Formal Methods for Test and Evaluation: Reasoning over Tests, Automated Test Synthesis, and System Diagnostics

Author: Graebener, Josefine Berta Marie

Year: 2024

Degree: Dissertation (Ph.D.)

Advisor: Murray, Richard M.

Committee Members: Meiron, Daniel I.; Burdick, Joel Wakeman; Chung, Soon-Jo; Murray, Richard M.

Option: Aerospace Engineering; Computer Science

DOI: 10.7907/4xdc-b988

Abstract

With the integration of autonomous systems into our everyday lives edging closer to reality, ensuring the safety of these systems is paramount. Part of the safety verification process is a rigorous testing procedure, which currently does not exist for autonomous vehicles. In this thesis, we aim to provide approaches using formal methods to increase the efficiency of testing campaigns. First, we provide a framework based on assume-guarantee contracts to specify tests in the form of a test structure. Using these test structures, we then show how to combine, split, and compare tests. Additionally, we characterize when tests can be combined and when the resulting test requires temporal constraints. Next, we demonstrate the approach on examples and find a strategy for a test agent using winning sets and Monte Carlo tree search.

Second, we present a framework to automatically synthesize a test environment, consisting of static and reactive obstacles, and dynamic test agents. We characterize the desired test behavior in a system and a test objective in the form of a linear temporal logic specification, consisting of sub-tasks commonly used for robotic missions. This test environment must ensure that the test is not impossible (i.e. a correct system can pass the test), but also that every test execution that satisfies the system objective also satisfies the test objective. We use tools from automata theory to construct the virtual product graph that represents all possible test executions, and the virtual system graph, which corresponds to the system's perspective. We formulate this routing problem as a network flow optimization on the virtual product graph in the form of a mixed integer linear program for different test environments. We show that this routing problem is NP-hard. We propose a counterexample-guided search using GR(1) synthesis to find a strategy for a test agent. This framework is demonstrated in several examples in simulation and hardware.
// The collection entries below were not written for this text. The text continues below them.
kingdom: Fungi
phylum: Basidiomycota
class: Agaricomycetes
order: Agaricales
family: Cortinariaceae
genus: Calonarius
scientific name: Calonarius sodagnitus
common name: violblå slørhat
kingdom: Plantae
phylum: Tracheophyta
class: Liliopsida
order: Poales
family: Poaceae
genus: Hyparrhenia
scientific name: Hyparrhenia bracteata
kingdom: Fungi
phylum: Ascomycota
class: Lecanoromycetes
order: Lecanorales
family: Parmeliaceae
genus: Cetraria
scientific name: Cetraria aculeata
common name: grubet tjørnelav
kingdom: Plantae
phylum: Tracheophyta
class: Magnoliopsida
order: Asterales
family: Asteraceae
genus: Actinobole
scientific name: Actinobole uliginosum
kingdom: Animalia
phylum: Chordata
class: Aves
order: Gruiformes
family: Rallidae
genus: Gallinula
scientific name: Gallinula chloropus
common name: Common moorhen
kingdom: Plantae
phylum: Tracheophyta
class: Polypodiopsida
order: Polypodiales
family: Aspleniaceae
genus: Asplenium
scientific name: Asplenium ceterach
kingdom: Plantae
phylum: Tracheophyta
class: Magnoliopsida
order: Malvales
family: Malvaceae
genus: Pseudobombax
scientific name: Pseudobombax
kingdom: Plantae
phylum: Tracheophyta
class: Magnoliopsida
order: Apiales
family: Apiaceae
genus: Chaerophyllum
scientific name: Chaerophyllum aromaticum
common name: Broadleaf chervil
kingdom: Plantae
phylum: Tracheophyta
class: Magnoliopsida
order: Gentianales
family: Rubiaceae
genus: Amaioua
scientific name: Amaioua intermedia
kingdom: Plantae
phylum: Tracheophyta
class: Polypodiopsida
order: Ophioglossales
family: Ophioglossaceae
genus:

Lastly, we present a framework to diagnose a system-level fault by identifying the component responsible for the failure. We make use of assume-guarantee contracts and Pacti, a tool for compositional system analysis and design, to construct a diagnostics map, which allows us to trace a system-level guarantee to possible causes. We show that this framework can reduce the number of statements that need to be checked in the diagnostics process. We illustrate this framework on several abstract examples and two examples inspired by a real-world autonomous system.